On Taking Time for Yourself

I have never been good at knowing when to quit. I am someone who is constantly in their brain about working because on days that I am not, I don't usually feel good about myself. If I could start a project and not stop working until it was finished, I would. The project would be terrible, but it would be done and I would feel better. Unfinished work manifests as a nagging anxiety in my brain. Why isn't it done? I need to work on that. I'm so far behind.


Consequentially and perhaps unsurprisingly, my burnout rate is quite high. Up until last year, my hard drive was littered with unfinished project after unfinished project. Shorts, features, pilots, all of the above. Stopped on page 42 or 17. In the middle of an argument or a slugline. Unsure where they were going next. The self worth I have (unhealthily) tied to my work was not very high because the standards I set for myself I did not know how to reach them. I would set a goal, fail to reach it, then hate myself for not reaching it. Repeat.


Ignoring all of this quarantining, I have decided to dedicate this month to something other than a writing, directing, or editing project for the first time since December 2018. It feels strange, in part because in my mind stopping = death. I am not stopping altogether- I still have this blog, and I still have some work training I have to do, but for the most part, the writing and the editing and the directing are on hold. I am exhausted and my brain, at the very thought of actually trying to outline something new, seems to seize and shut down. Writing takes a great deal of focus from me. Using that focus for things in my personal life feels a bit more important right now.

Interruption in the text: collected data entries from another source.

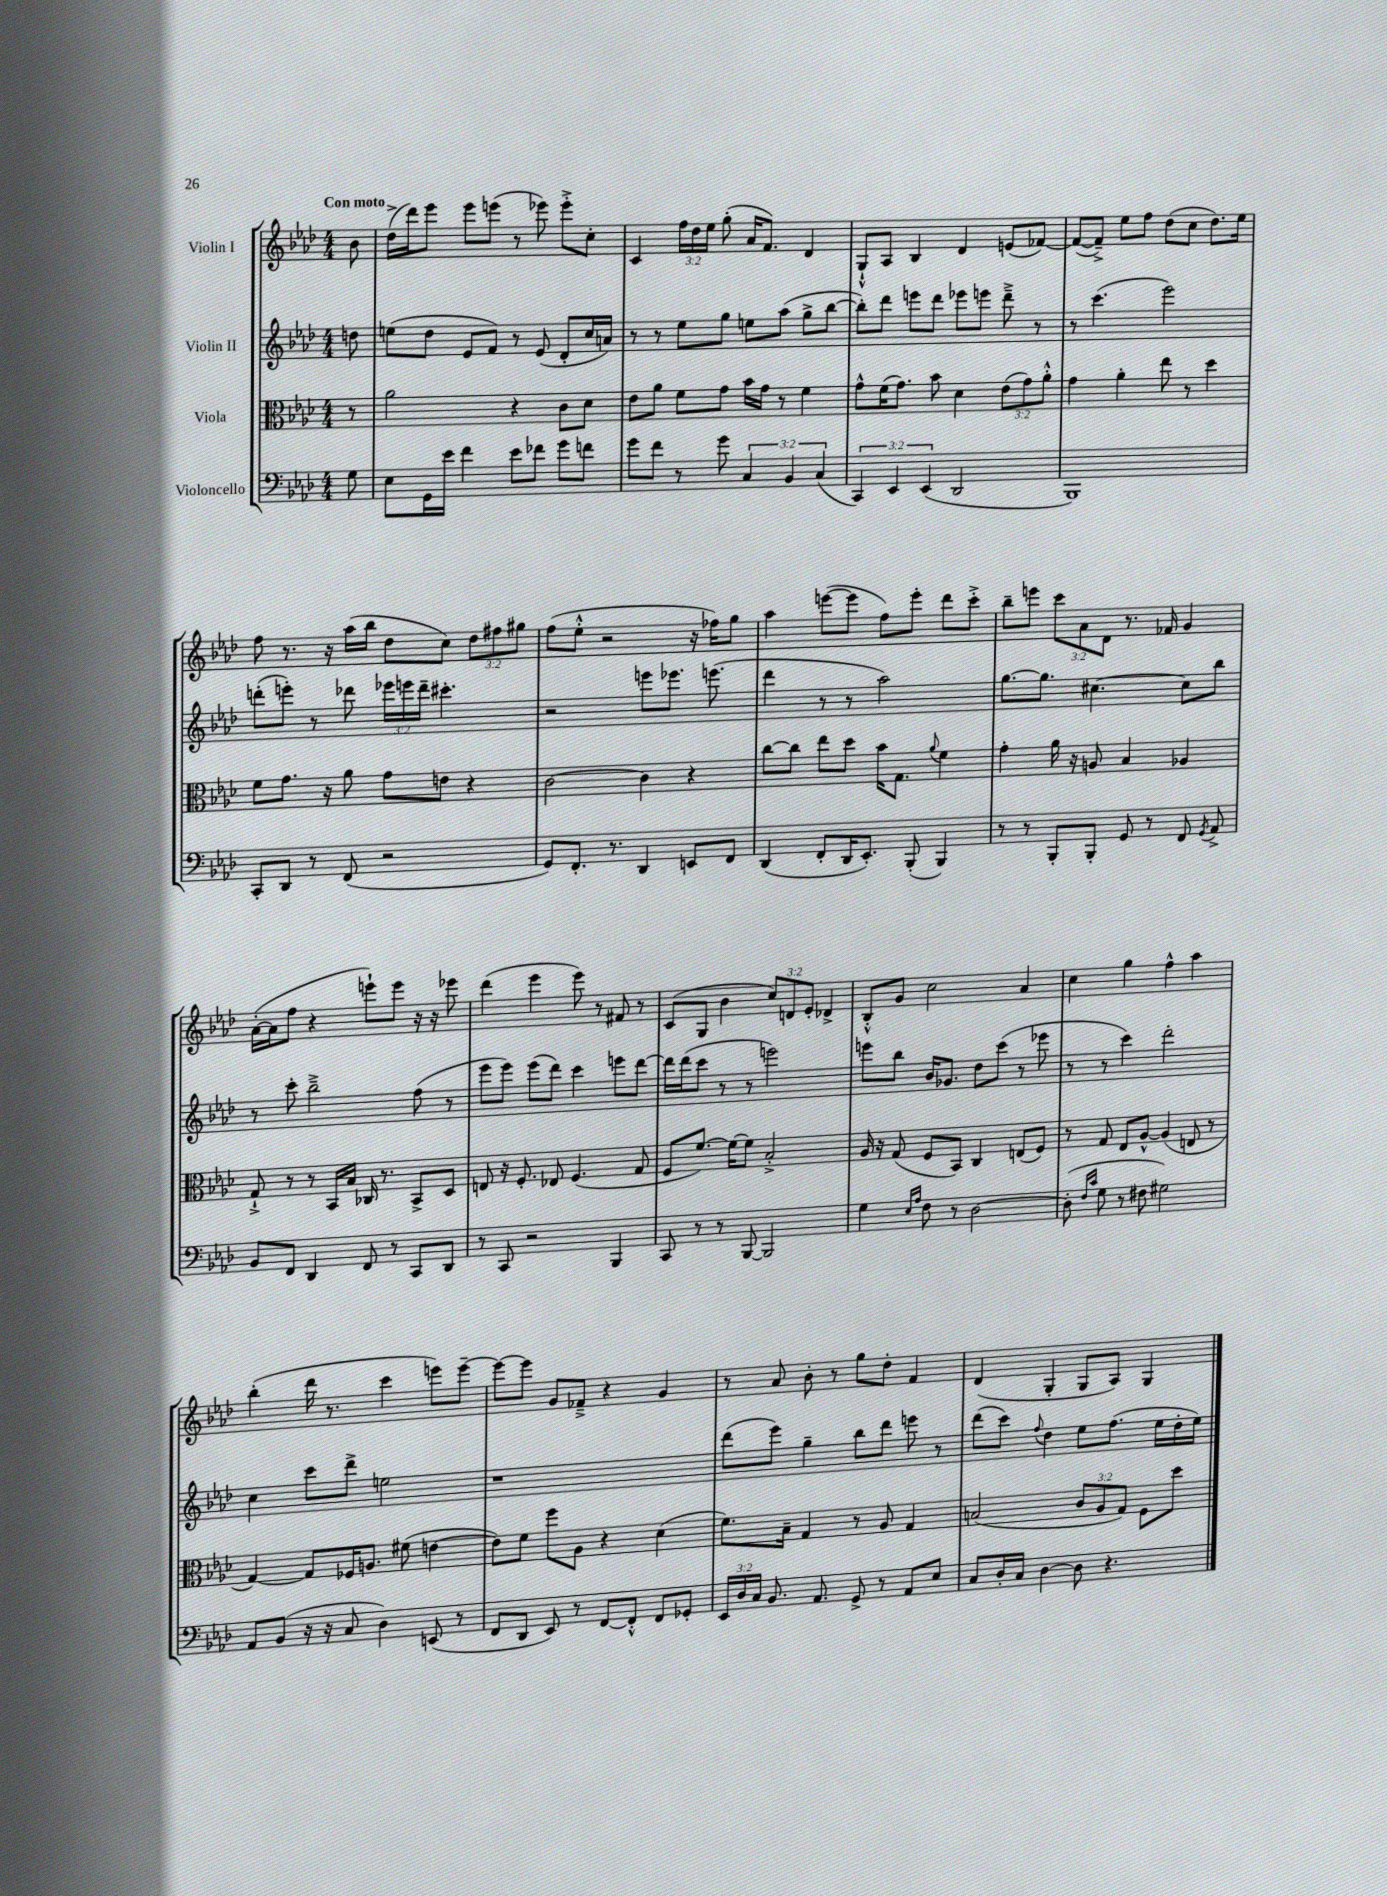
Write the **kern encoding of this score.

**kern	**kern	**kern	**kern
*part4	*part3	*part2	*part1
*staff4	*staff3	*staff2	*staff1
*I"Violoncello	*I"Viola	*I"Violin II	*I"Violin I
*clefF4	*clefC3	*clefG2	*clefG2
*k[b-e-a-d-]	*k[b-e-a-d-]	*k[b-e-a-d-]	*k[b-e-a-d-]
*M4/4	*M4/4	*M4/4	*M4/4
=	=	=	=
!	!	!	!LO:TX:a:B:t=Con moto
8G\	8r	8ddn\	8b-\
=1	=1	=1	=1
8E-\L	2a-\	(8een\L	(16dd-^\LL
.	.	.	16ddd-\J)
16GG\L	.	8dd-\J	8eee-\J
16e-\JJ	.	.	.
4f\	.	8e-/L	8eee-\L
.	.	8f/J)	(8eeen\J
8e-\L	4r	8r	8r
8f-X\J	.	(8e-/	8eee-X\)
8g\L	8c\L	8d-'/L	8eee-'^\L
8fn\J	8d-\J	16cc/L	8cc'\J
.	.	16an/JJ)	.
=2	=2	=2	=2
8g\L	8e-\L	8r	4c/
8f\J	8a-\J	8r	.
8r	8f\L	8ee-\L	24ff\LL
.	.	.	24dd-\
.	.	.	24ee-\JJ
8g\	8g\J	8gg\J	(8gg'\
6C/	16b-\LL	8een\L	16a-/KL
.	16g\JJ	.	8.f/J)
.	8r	(8aa-\J	.
6BB-/	.	.	.
.	4f\	8gg^\L	4d-/
(6C/	.	.	.
.	.	[8bb-\J	.
=3	=3	=3	=3
6CC/)	8g^^\L	8bb-'\L])	8G`^^/L
.	(16f\K	8ddd-\J	8A-/J
6EE-/	.	.	.
.	8.g\J)	.	.
.	.	8eeen\L	4B-/
(6EE-/	.	.	.
.	8b-\	8ddd-\J	.
2DD-/	4d-\	8eee-X\L	4d-/
.	.	8eeen\J	.
.	(12e-\L	8ddd-~^\	(8en/L
.	12g\)	.	.
.	.	8r	[8f-X/J)
.	12a-'^^\J	.	.
=4	=4	=4	=4
1BBB-)	4g\	8r	(8f-/L_
.	.	(4.ccc\	8f-~^/J])
.	4a-'\	.	8ee-\L
.	.	.	8ff\J
.	8ee-\	2eee-\)	(8dd-\L
.	8r	.	8cc\J
.	4dd-\	.	8.dd-\L)
.	.	.	16ee-\Jk
!!LO:LB:g=z
=5	=5	=5	=5
8CC'/L	8f\L	(8dddn'\L	8ff\
8DD-/J	8.g\J	8eeen'\J)	8.r
8r	.	8r	.
.	16r	.	16r
(8FF/	8a-\	8ddd-X\	(16aa-\LL
.	.	.	16bb-\JJ
2r	8g\L	24eee-X\LL	8dd-\L
.	.	24eeen\	.
.	.	24ddd-~\JJ	.
.	8en\J	4.ccc#X'\	8cc\J)
.	4r	.	12dd-\L
.	.	.	12ff#X\
.	.	.	12gg#X\J
=6	=6	=6	=6
8GG/L)	[2c\	2r	(8ff\L
8.FF'/J	.	.	8ee-'^^\J
.	.	.	2r
8.r	.	.	.
4DD-/	4c\]	8eeen\L	.
.	.	8.eee-X\J	.
8EEn/L	4r	.	16r
.	.	(8.eeen\	16ff-X\KL)
8FF/J	.	.	8gg\J
=7	=7	=7	=7
(4DD-/	[8cc\L	4ddd-\	4aa-\
.	8cc\J]	.	.
8FF'/L	8ee-\L	8r	([8eeen\L
16DD-/K	8dd-\J	8r	8eee\J]
8.EE-'/J)	.	.	.
.	16b-\KL	2aa-\)	8ff\L)
.	8.G\J	.	.
(8BBB-'/	.	.	8eee'\J
.	8qqa-/	.	.
4BBB-/)	4f\	.	8ddd-\L
.	.	.	8ccc'^\J
=8	=8	=8	=8
8r	4g'\	[8.gg\L	8bb-~\L
8r	.	.	8eeen\J
.	.	8.gg\J]	.
8BBB-'/L	16a-\	.	12ccc\L
.	16r	.	.
.	.	.	12a-\
8BBB-'/J	8An/	[4.cc#X\	.
.	.	.	12d-\J
8GG/	4B-/	.	8.r
8r	.	.	.
.	.	.	16f-X/
8FF/	4A-X/	8cc#\L]	4g/
8qGG/	.	.	.
8AA-^/	.	8bb-\J	.
!!LO:LB:g=z
=9	=9	=9	=9
8BB-/L	8G`^/	8r	([16a-'\LL
.	.	.	16a-\J]
8FF/J	8r	8ccc'\	8ff\J
4DD-/	8r	2bb-~^\	4r
.	16BB-/LL	.	.
.	16B-/JJ	.	.
8FF/	16C-X/	.	8eeen`\L)
.	8.r	.	.
8r	.	.	8eee\J
8CC/L	8BB-^/L	(8ff\	16r
.	.	.	16r
8DD-/J	8D-/J	8r	8eee-X\
=10	=10	=10	=10
8r	8En/	8eee-\L	(4ddd-\
8CC/	16r	8eee-\J)	.
.	8.F'/	.	.
2r	.	(8eee-\L	4eee-\
.	8E-X/	8ddd-\J)	.
.	(4.F/	4ccc\	8eee-\)
.	.	.	8r
4BBB-/	.	8eeen\L	8f#X/
.	8G/	[8ddd-\J	8r
=11	=11	=11	=11
8CC/	8F/L	16ddd-\LL]	(8c/L
.	.	(16ddd-\J	.
8r	[8.f/J)	8ccc\J	8G/J
8r	.	8r	4b-\
.	16f\KL_	.	.
[8BBB-/	8f\J]	8r	.
2BBB-/]	2B-'^/	2eeen\)	12cc/L)
.	.	.	12dn/
.	.	.	12e-'/J
.	.	.	4d-X^/
=12	=12	=12	=12
4G\	16A-/	8eeen\L	8B-'^^/L
.	16r	.	.
.	(8G/	8bb-\J	8g/J
16qqE-/LL	.	.	.
16qqA-/JJ	.	.	.
8F\	8F/L	16b-/KL	2cc\
.	.	8.g-X/J	.
8r	8BB-/J)	.	.
[2D-\	4C/	8dd-\L	.
.	.	(8ccc\J	.
.	(8En/L	8r	4a-/
.	8F/J)	8eee-X\	.
=13	=13	=13	=13
(8D-'\]	8r	8r	4cc\
16qqF/LL	.	.	.
16qqc/JJ	.	.	.
8G\	8G/	8r	.
8r	8E-/L	4ccc\)	4gg\
8F#X\	[8A-^^/J	.	.
2G#X\)	(4A-/]	2ddd-'\	4ff^^\
.	8En/	.	4aa-\
.	8r	.	.
!!LO:LB:g=z
=14	=14	=14	=14
8AA-/L	[4G/)	4cc\	(4bb-'\
(8BB-/J	.	.	.
16r	8G/L]	8ccc\L	16ddd-\
16r	.	.	8.r
8C/	16F-X/K	8ddd-^\J	.
.	8.An/J	.	.
4D-\)	.	2een\	4ccc\
.	(8f#X\	.	.
(8EEn/	[4en\	.	8eeen\L)
8r	.	.	[8eee~\J
=15	=15	=15	=15
8FF/L	8e\L])	1r	8eee\L_
8DD-/J	8f\J	.	8eee\J]
8EE-/)	8ff\L	.	8g/L
8r	8A-\J	.	8f-X~^/J
[8FF/L	4r	.	4r
8FF'^^/J]	.	.	.
8FF/L	(4d-\	.	4g/
8GG-X'/J	.	.	.
=16	=16	=16	=16
24EE-/LL	8.f\L)	(8ddd-\L	8r
24D-/	.	.	.
24C/JJ	.	.	.
8.BB-/	.	8eee-\J)	8a-/
.	16B-~\Jk	.	.
.	4G/	4gg~\	8b-'\
8.AA-/	.	.	.
.	.	.	8r
8GG^/	8r	8bb-\L	8gg\L
8r	8A-/	8ddd-\J	8dd-'\J
8AA-/L	4G/	8eeen\	4f/
8E-/J	.	8r	.
=17	=17	=17	=17
8C/L	(2Bn/	(8ddd-\L	(4d-/
16D-'/L	.	8ccc\J)	.
16C/JJ	.	.	.
.	.	8qqff/	.
[4D-\	.	4dd-\	4G'/
8D-\]	12c/L	8ee-\L	8G/L
.	12A-/	.	.
4.r	.	(8.ff\J	8A-/J)
.	12G/J)	.	.
.	8F\L	.	4G/
.	.	16ee-\LL	.
.	8dd-\J	16dd-'\	.
.	.	16ee-\JJ)	.
==	==	==	==
*-	*-	*-	*-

More than that, when jumping into a new project, I want to give it everything I have. And right now, that isn't a lot. I need to recharge, fill my brain with different ideas, think about the weird and arbitrary physics of wiffleballs for a while. Because the work is always there. That's the best part about it. I am always running towards some imaginary finish line or broad idea of success and the reality is that there is no finish line. There's only the work. You can do it every day until your brain bleeds, or you can take breathers when you need them. And right now, I'm taking a breather.